One example was given of a worker who sustained a deep cut to the hand. The cut necessitated the amputation of his thumb. Although the worker was cleared to return to work within two weeks, the direct costs (medical bills and indemnity payments) totaled $24,000 and indirect costs totaled $120,000. Indirect costs included compensating a replacement worker, repairing the property, investigating the accident, taking corrective actions after the incident, higher insurance costs, new training expenditures for workers, changes to schedules, delays, and administrative expenditures. This single hand injury thus resulted in $144,000 in expenses, wiping out approximately a month worth of the employer's profits.

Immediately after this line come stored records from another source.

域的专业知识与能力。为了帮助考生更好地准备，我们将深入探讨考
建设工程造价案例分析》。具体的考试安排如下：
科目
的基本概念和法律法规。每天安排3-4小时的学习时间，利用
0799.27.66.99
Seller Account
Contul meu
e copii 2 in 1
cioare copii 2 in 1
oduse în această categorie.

There are many similar cases, especially as oil and gas workers routinely do physically intensive labor and use their hands all the time. Injuries are very common within the industry because oil and oil byproducts make things much more slippery. Workers must apply between 30 and 40 percent more effort than normal to grip things covered in oil without slipping. Over time, this takes its toll and it increases the chances of carpal tunnel as well as increasing the likelihood a worker will eventually drop something, slip, or otherwise get injured.
The most common injuries to the hands resulting from oil rig accidents including impact and crushing injuries; cuts and lacerations (these make up 13 percent of serious hand injuries in the oil and gas industry); burns from flash fires; chemical exposure to the skin; and carpel tunnel or other repetitive use injuries.
Hand protection, including gloves, can help reduce the risk to the hands but some injuries like those caused by flash fires are very difficult to prevent. Workers can face serious consequences, including permanent loss of mobility in the hands, when accidents occur.